When it is time to leave, the men are shocked to find that there aren’t enough seats for them on the rescue vehicles. This is a problem that could have been solved if someone at the planning stage had simply counted seats. The oversight is almost farcical: The men who fought their way through the streets then watch the rescue vehicles drive away without them. They have to run and fight, not even able to use the vehicles for cover.
When they reach the hangar, the men decompress, mourn, and some are prepared to go back into the city to help. Macejunas’s solitary venture into the city, posing as a journalist, is startling given what he has just been through. He remains loyal to his mission and his men with little consideration of his own safety.
Durant’s time with Firimbi allows the two men to bond. They are able to speak about their cultures and differences in a way that does not alienate either of them, showing that it is possible. Firimbi knows how badly the images of the dragged bodies will play from a public relations standpoint. He fears that the disrespect of American corpses will prompt a violent response.
His intuition is correct, as Oakley’s orders from President Clinton indicate. Aidid is to release Durant without conditions or more American troops will arrive and, if necessary, destroy the city. America also agrees to withdraw troops by March of the following year. Aidid can view his resistance as a success, and it costs him little to release Durant.
The book does not examine Islamic faith extensively, but Yusuf’s horror at the treatment of the American corpses is poignant and instructive. Islam teaches that Muslims must treat bodies with respect and bury them immediately. The people dragging and mocking the corpse are also Muslim, but Yusuf sees that they are too angry to consider their religious duties. This disregard for the dead Americans indicates that the Somalis were able to consciously dehumanize the Americans after the deaths of so many civilians. The American soldiers, likewise, were able to dehumanize the civilians, mowing down entire crowds of people with little consideration as to whether they were a threat.

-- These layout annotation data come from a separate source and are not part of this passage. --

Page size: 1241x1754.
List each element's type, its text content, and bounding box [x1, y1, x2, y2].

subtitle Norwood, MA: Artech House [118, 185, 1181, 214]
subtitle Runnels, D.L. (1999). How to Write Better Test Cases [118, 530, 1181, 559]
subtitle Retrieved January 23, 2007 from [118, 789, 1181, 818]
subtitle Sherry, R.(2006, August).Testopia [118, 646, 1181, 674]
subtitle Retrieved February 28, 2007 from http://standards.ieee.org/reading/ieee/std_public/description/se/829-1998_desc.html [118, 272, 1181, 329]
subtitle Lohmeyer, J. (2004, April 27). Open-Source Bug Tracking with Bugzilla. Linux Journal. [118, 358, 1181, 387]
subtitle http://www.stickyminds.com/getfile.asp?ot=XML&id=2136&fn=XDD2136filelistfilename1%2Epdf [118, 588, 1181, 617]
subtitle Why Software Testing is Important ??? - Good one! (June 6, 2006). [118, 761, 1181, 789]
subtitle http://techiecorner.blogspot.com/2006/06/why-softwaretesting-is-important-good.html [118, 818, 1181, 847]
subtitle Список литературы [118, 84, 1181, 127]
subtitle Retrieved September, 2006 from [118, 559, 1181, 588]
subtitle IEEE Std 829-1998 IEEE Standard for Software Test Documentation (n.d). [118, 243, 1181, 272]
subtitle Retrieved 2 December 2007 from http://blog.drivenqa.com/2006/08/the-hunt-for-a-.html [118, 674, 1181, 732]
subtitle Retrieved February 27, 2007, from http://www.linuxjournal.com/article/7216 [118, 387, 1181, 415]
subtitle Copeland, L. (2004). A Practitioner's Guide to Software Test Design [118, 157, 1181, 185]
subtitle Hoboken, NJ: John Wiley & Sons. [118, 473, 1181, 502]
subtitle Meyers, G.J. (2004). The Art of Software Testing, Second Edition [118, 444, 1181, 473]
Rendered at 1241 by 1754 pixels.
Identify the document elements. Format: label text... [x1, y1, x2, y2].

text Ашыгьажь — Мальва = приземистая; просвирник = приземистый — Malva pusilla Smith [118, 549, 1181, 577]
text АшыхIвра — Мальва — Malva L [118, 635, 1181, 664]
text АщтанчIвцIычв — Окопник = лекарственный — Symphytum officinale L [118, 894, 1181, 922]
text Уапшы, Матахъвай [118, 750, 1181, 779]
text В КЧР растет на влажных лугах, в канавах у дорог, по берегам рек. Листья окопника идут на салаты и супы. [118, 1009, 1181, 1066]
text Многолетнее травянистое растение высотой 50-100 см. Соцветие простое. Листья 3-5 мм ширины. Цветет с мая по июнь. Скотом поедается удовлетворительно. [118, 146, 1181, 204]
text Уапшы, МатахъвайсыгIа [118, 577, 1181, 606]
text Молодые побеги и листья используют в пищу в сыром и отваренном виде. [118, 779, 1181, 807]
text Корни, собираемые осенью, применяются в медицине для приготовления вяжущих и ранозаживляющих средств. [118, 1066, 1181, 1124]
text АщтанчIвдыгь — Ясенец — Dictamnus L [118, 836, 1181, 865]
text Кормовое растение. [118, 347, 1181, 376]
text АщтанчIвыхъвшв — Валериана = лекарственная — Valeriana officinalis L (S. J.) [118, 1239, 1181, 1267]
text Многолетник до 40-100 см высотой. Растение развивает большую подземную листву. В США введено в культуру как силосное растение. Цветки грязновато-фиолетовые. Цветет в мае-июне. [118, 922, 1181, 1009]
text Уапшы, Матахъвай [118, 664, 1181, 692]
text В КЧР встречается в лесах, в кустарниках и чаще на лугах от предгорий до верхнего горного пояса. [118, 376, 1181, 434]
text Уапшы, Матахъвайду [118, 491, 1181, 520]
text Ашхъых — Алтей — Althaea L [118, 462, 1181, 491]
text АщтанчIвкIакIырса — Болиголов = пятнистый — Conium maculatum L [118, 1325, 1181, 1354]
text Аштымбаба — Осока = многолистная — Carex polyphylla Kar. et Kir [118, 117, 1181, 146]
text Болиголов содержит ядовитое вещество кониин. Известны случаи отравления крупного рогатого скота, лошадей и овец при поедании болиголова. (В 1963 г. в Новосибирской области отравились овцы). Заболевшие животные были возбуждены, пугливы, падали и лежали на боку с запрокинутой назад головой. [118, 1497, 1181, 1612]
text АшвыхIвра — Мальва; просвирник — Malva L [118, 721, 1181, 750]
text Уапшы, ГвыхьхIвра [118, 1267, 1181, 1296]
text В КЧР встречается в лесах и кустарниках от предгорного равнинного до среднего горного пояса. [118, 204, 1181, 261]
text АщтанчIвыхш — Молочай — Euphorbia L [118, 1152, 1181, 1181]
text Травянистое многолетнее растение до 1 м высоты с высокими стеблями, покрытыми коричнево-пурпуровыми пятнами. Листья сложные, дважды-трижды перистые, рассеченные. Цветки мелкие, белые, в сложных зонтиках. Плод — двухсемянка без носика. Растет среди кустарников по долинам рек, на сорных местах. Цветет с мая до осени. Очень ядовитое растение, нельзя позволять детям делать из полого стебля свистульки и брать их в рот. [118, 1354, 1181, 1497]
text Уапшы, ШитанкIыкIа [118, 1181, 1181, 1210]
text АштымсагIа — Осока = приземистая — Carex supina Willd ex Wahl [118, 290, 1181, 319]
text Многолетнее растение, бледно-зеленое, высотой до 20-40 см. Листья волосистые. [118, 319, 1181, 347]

The various funeral scenes and death notices add another layer of grief to the battle. Families and futures have changed after the deaths of the Rangers and Delta men in Mogadishu. The battle has also changed American policy, and the way that America will approach its potential involvement in other countries in the future.
As the book ends, the men are mourning, and the tone is not optimistic. The battle proves that American troops are vulnerable, despite fighting a heavily lopsided battle in which they faced massive odds and many escaped.